Wednesday, June 21, 2006

Real estate values still to be knocked down ...

There's an interesting report on the value of housing in America, updated this month. The Global Insights/National City report suggested, based on 21 years of data, that of 317 metropolitan areas around the US, covering 84% of the housing stock, only 88 markets are currently undervalued (by any amount).

Against that, there are some 71 metro markets - covering 39% of the housing stock - that are "extremely over-valued", meaning that the valuations are at least 34% above what their model projects as correct values. The report further notes that as recently as the first quarter of 2004, only three metro markets were "extremely" overvalued.

And for those that think the housing market is due for a rebound (and prices aren't yet statistically showing up as falling much), the report states that the median correction in overvalued markets in the past 21 years is 17% and that it lasts 14 quarters. That's three and a half years folks. To those that like the seemingly cheap valuation metrics of home-builders and development companies, may I suggest .... patience.

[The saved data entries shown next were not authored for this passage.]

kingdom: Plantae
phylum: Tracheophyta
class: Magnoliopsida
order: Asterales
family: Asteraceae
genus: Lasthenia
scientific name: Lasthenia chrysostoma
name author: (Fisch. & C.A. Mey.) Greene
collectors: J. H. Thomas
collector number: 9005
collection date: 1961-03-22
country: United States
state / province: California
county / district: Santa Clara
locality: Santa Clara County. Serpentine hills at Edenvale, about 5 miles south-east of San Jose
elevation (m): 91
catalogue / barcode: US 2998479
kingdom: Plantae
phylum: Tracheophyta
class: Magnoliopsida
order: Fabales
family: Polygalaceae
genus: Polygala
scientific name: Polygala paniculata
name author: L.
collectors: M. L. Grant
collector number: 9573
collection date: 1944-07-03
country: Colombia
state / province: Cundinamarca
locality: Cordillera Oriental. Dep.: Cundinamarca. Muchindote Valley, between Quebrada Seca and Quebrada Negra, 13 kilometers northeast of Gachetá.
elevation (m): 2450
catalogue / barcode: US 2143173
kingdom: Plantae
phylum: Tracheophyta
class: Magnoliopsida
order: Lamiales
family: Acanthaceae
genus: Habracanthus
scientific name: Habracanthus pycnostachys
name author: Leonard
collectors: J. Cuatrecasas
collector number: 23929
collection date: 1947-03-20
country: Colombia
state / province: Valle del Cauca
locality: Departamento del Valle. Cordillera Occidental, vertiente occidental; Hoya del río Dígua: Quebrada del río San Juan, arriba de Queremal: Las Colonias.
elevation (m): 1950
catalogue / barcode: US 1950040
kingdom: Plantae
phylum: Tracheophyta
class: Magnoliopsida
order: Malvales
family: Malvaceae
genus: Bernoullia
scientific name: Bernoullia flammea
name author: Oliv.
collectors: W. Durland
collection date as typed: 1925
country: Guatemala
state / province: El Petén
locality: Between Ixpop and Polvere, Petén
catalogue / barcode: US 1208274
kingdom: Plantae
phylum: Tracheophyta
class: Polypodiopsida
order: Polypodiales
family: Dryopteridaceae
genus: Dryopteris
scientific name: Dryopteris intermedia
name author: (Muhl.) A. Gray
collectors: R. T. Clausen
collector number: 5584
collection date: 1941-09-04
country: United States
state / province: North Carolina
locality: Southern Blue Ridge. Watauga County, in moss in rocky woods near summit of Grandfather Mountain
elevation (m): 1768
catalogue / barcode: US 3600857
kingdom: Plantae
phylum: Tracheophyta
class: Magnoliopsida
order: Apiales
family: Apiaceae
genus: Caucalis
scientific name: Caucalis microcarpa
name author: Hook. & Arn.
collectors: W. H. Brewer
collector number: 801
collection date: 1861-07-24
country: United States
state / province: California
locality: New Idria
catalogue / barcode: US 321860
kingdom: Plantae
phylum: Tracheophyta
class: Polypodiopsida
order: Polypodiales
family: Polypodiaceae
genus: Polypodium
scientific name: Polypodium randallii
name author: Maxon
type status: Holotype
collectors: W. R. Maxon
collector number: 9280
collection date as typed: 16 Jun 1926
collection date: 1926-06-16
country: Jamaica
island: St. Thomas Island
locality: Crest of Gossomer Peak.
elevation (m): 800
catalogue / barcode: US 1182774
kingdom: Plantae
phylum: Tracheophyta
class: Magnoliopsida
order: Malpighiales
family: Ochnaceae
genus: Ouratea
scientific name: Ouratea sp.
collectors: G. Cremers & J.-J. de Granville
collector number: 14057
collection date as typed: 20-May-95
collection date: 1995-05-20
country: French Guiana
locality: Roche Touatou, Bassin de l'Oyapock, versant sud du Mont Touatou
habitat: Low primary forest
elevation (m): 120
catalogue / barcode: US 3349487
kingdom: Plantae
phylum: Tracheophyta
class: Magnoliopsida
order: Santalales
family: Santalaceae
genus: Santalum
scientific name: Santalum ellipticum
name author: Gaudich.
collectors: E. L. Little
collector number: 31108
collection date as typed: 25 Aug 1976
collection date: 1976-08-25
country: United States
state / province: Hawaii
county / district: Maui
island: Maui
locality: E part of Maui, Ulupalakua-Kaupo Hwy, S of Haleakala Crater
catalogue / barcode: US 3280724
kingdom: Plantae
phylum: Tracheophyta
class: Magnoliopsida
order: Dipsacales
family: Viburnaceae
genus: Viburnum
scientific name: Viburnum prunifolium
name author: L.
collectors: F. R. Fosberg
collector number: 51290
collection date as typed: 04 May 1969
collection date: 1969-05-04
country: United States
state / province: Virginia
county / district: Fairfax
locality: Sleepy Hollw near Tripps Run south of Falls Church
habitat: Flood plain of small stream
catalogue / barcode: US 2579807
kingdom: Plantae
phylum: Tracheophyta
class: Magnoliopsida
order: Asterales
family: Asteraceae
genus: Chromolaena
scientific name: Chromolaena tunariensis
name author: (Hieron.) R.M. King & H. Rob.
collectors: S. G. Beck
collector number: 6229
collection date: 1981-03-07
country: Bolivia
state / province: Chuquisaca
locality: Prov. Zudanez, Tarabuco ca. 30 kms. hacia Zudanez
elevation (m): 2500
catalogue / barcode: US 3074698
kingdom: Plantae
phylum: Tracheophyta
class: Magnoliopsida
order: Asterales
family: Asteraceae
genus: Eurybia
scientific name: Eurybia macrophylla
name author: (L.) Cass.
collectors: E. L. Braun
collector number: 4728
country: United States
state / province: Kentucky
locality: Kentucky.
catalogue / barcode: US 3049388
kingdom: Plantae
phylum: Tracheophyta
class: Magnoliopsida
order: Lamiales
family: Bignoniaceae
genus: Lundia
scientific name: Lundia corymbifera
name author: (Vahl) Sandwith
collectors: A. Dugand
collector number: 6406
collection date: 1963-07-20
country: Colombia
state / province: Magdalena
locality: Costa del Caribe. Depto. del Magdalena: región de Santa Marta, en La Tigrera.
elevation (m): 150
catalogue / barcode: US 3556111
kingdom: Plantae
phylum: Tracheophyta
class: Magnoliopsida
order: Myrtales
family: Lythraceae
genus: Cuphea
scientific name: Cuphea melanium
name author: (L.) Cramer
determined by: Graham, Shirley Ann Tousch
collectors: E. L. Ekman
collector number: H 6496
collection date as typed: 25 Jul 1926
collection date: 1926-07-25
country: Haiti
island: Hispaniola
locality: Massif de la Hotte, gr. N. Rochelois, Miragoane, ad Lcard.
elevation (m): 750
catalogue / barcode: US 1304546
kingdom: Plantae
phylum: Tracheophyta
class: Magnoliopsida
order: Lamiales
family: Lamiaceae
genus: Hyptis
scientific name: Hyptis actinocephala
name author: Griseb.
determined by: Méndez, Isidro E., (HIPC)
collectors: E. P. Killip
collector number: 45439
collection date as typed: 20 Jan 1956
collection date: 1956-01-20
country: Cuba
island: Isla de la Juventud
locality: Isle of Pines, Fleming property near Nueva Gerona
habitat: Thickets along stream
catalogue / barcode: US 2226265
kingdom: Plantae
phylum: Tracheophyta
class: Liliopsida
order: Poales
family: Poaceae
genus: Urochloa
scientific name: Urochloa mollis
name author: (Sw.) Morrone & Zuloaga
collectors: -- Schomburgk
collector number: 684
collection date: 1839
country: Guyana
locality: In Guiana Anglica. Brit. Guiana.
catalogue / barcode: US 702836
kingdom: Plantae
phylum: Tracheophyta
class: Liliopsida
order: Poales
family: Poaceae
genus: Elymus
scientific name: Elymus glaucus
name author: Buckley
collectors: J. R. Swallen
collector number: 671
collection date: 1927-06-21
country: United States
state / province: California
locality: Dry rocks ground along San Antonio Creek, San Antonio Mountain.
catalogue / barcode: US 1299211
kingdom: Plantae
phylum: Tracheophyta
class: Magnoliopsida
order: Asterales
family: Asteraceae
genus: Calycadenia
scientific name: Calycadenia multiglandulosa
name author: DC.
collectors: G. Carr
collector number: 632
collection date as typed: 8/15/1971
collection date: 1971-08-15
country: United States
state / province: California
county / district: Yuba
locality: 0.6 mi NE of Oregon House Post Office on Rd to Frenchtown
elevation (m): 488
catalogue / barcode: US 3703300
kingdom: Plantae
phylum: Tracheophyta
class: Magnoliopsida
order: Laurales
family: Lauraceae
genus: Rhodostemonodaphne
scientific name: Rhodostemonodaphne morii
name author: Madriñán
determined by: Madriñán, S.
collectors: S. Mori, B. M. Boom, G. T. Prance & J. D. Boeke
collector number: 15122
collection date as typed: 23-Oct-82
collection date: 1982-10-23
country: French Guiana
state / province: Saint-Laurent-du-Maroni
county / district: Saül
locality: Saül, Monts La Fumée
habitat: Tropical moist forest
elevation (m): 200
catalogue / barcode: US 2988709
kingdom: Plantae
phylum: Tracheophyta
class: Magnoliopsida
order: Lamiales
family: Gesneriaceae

In Canada, however, things are different as the good times appear to roll on for as far as the eye can see. Although there's no apparent signs of a real estate bubble here, perhaps some leading edge indicators suggest that a bubble may be in the early stages of forming.

ReMax just reported that sales of high-end luxury houses are booming across the country, with sales volumes up year over year by 31% in Toronto, by 90% in Vancouver, and by 124% in oil-rich Calgary.

Another five or ten years of this, and we might end up in the same boat as the US market is!